The outlook for the world economy remains positive with Australia expected to perform relatively better than New Zealand.

The sharp drop in the New Zealand dollar has encouraged overseas investors to crystallise profits on their New Zealand shareholdings. As a result the NZX will struggle to achieve our forecast gross returns of between 10 per cent and 15 per cent in the current year. The outlook for the Australian sharemarket is slightly better.

Inflation concerns have increased because of a combination of a strong domestic economy and the fall in the New Zealand dollar.

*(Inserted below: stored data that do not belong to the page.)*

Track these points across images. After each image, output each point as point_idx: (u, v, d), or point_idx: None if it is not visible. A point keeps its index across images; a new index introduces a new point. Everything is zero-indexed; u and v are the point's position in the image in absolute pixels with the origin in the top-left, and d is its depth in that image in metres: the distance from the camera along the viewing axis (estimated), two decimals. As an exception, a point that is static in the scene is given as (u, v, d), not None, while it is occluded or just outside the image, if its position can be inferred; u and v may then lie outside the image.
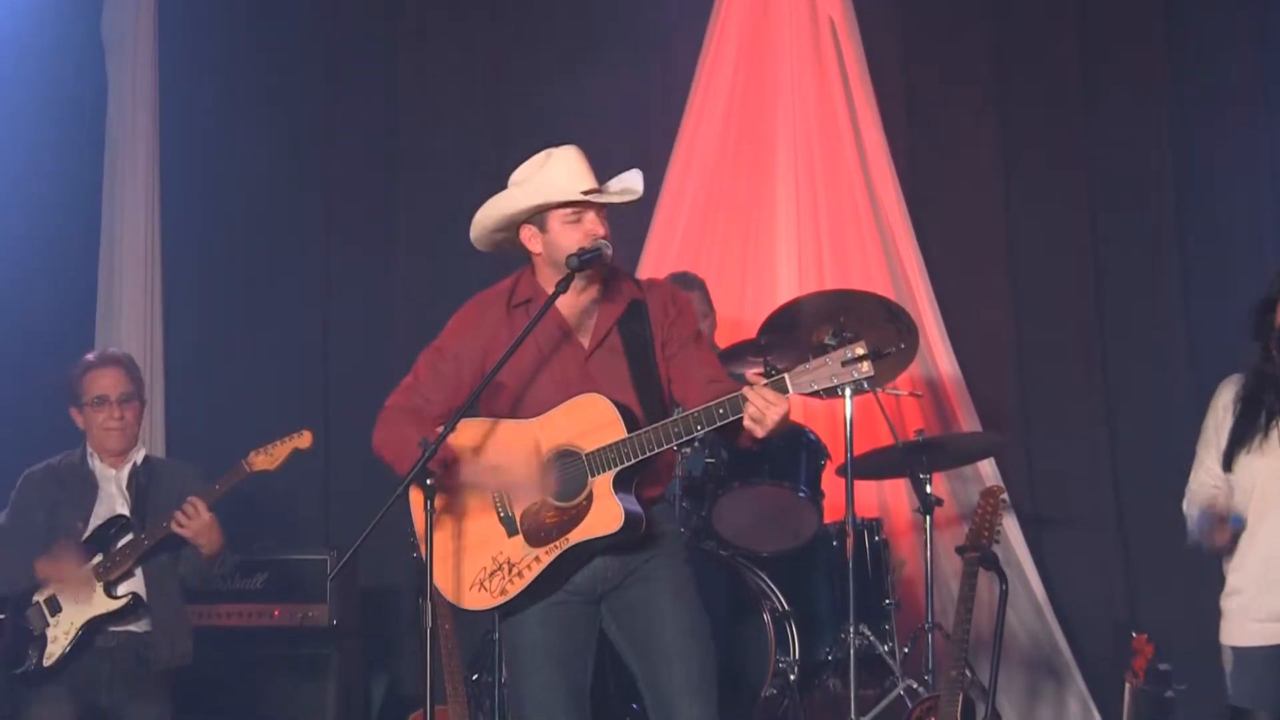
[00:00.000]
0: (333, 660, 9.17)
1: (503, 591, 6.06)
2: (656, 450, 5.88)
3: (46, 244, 10.18)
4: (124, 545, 7.72)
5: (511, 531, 6.08)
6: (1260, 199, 9.26)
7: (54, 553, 7.73)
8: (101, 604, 7.68)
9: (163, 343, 10.21)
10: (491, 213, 6.23)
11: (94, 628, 7.67)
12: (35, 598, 7.71)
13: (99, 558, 7.70)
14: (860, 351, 5.64)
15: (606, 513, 5.93)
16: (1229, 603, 6.40)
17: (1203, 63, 9.49)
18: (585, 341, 6.20)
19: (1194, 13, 9.53)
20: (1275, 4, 9.38)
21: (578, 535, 5.97)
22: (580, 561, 6.05)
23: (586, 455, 5.98)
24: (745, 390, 5.73)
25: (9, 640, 7.70)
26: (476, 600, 6.12)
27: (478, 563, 6.11)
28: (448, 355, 6.28)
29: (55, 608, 7.67)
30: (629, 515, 5.91)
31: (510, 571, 6.06)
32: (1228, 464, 6.35)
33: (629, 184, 6.21)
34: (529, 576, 6.02)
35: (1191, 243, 9.37)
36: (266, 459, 7.77)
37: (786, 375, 5.70)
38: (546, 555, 6.01)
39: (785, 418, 5.73)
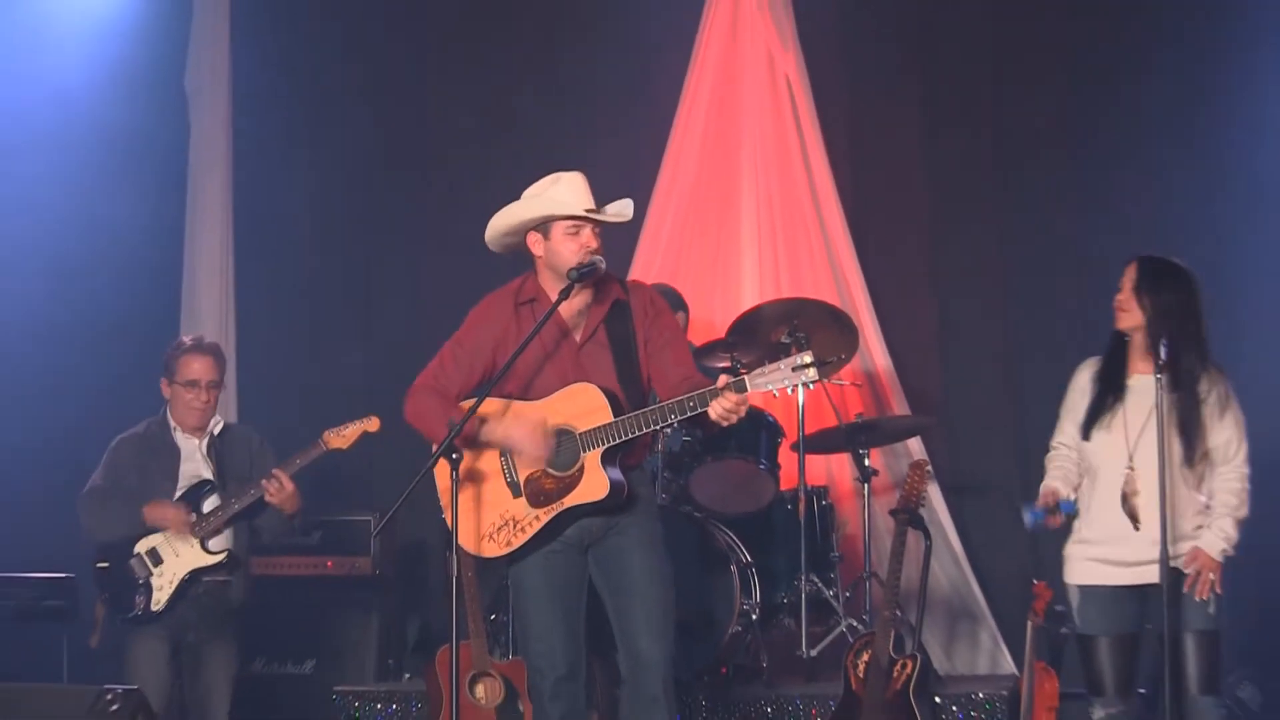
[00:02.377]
0: (375, 604, 9.26)
1: (508, 543, 6.23)
2: (638, 433, 6.01)
3: (138, 261, 10.25)
4: (216, 506, 7.70)
5: (516, 494, 6.24)
6: (1147, 224, 9.28)
7: (158, 503, 7.67)
8: (200, 557, 7.66)
9: (235, 340, 10.26)
10: (506, 218, 6.35)
11: (193, 578, 7.66)
12: (136, 549, 7.67)
13: (193, 516, 7.68)
14: (808, 360, 5.74)
15: (595, 482, 6.08)
16: (1076, 550, 6.51)
17: (1095, 113, 9.51)
18: (578, 337, 6.32)
19: (1087, 75, 9.56)
20: (1162, 42, 9.43)
21: (571, 500, 6.12)
22: (573, 520, 6.17)
23: (580, 434, 6.10)
24: (711, 390, 5.84)
25: (116, 586, 7.68)
26: (487, 549, 6.28)
27: (489, 519, 6.26)
28: (465, 345, 6.40)
29: (156, 559, 7.65)
30: (614, 485, 6.07)
31: (514, 527, 6.22)
32: (1086, 435, 6.46)
33: (621, 209, 6.32)
34: (530, 532, 6.19)
35: (1088, 255, 9.34)
36: (340, 439, 7.78)
37: (746, 378, 5.80)
38: (545, 515, 6.17)
39: (745, 412, 5.86)
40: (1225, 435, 6.37)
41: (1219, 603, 6.31)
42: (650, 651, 6.17)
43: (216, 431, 7.98)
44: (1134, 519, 6.31)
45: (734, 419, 5.85)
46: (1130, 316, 6.43)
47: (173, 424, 7.93)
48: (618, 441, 6.04)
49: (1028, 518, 6.53)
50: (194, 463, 7.90)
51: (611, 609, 6.30)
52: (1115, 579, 6.36)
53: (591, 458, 6.09)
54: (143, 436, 7.96)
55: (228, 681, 7.87)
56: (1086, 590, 6.45)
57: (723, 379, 5.84)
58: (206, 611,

The Reserve Bank will have to raise interest rates again unless economic activity eases.

The New Zealand dollar continues to be the biggest uncertainty. In the December 2004 quarter review we stated that a range between 60 and 65 US cents would be the best scenario. At this stage that looks like a reasonable assumption for the Kiwi at the end of 2005.